GanttPRO does one thing — Gantt-based tracking — and does it with more scheduling intelligence than tools twice its size. Auto-scheduling recalculates the whole timeline when a dependency moves, and the critical path updates live.

  • Auto-scheduling that cascades date changes through dependencies
  • Critical path highlighting on every project
  • Baseline snapshots for plan vs. actual comparison
  • Workload view with per-person task reassignment from the chart
  • Time logs per task feeding estimated vs. actual reporting

Best for: project managers who deliver client-facing timelines and need dependency math handled automatically.

Drawback: no free plan beyond the trial, and if your team doesn’t think in Gantt terms, there’s little else here — no Kanban-first workflow, minimal dashboarding.

10. Toggl Plan

Toggl Plan is the lightweight option: a visual team timeline that pairs with Toggl Track, the time tracker your freelancers probably already use.

* **Given data**

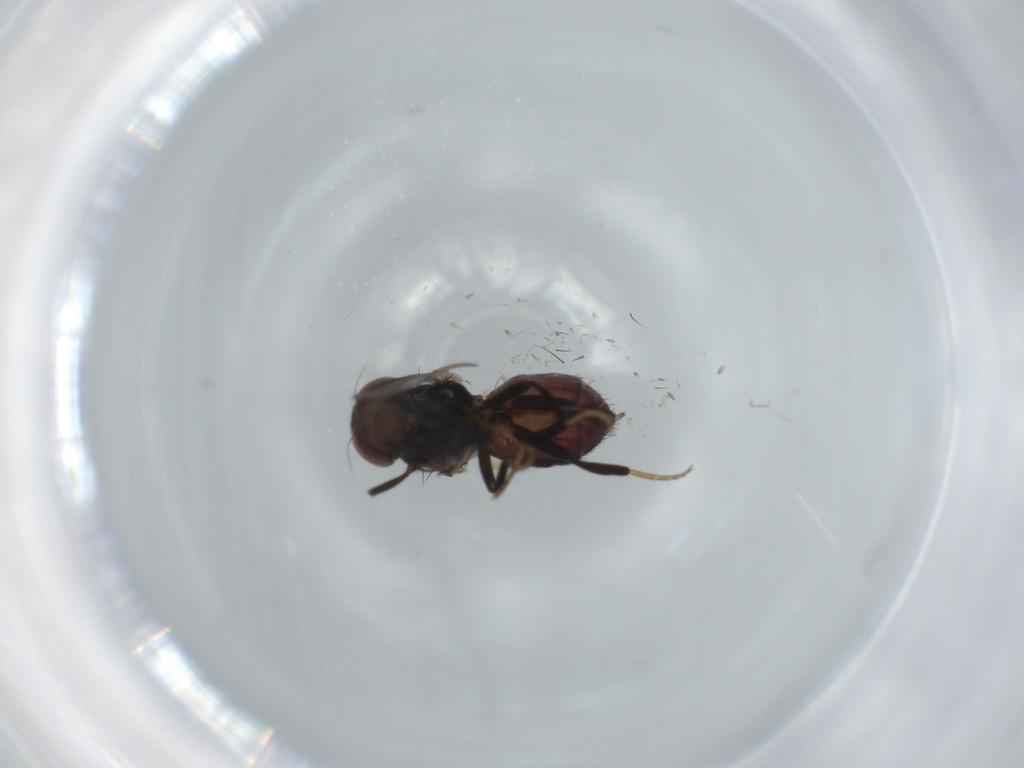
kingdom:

* **Tasks to complete**
**1.** Could you copy the project-tool review from "Drawback: no free" up to and including "probably already use."?
**2.** Can you carry the project-tool review on from its last sentence?
The listing isn't needed here.

* **Responses to the exercise**
**1.**
Drawback: no free plan beyond the trial, and if your team doesn’t think in Gantt terms, there’s little else here — no Kanban-first workflow, minimal dashboarding.

10. Toggl Plan

Toggl Plan is the lightweight option: a visual team timeline that pairs with Toggl Track, the time tracker your freelancers probably already use.

**2.**
  • Team timeline showing who’s working on what, week by week
  • Availability view that makes overbooking visible instantly
  • Integration with Toggl Track for actual-hours data
  • Milestones pinned to the timeline for delivery dates
  • Progress via simple done/not-done segments — readable in seconds

Best for: small teams and studios that want scheduling visibility without process overhead.

Drawback: reporting is minimal. There are no burndown charts, no portfolio rollups, and no custom dashboards — if you need those, look higher up this list.

Free plan available for solo users; team plans are per-user per month.

How to Pick a Tracking Tool: Three Questions

First: what unit do you track in? Story points push you toward Jira or ClickUp. Hours push you toward Wrike, Zoho Projects, or anything that pairs with Toggl Track. Dates and milestones push you toward TeamGantt, GanttPRO, or Smartsheet.

Second: who reads the reports? A dev lead reads velocity charts. A client reads a timeline with a baseline showing you’re two days ahead. A CFO reads billable-hours utilization. Buy the tool whose default report matches your actual audience, because nobody rebuilds reports from scratch every week for long.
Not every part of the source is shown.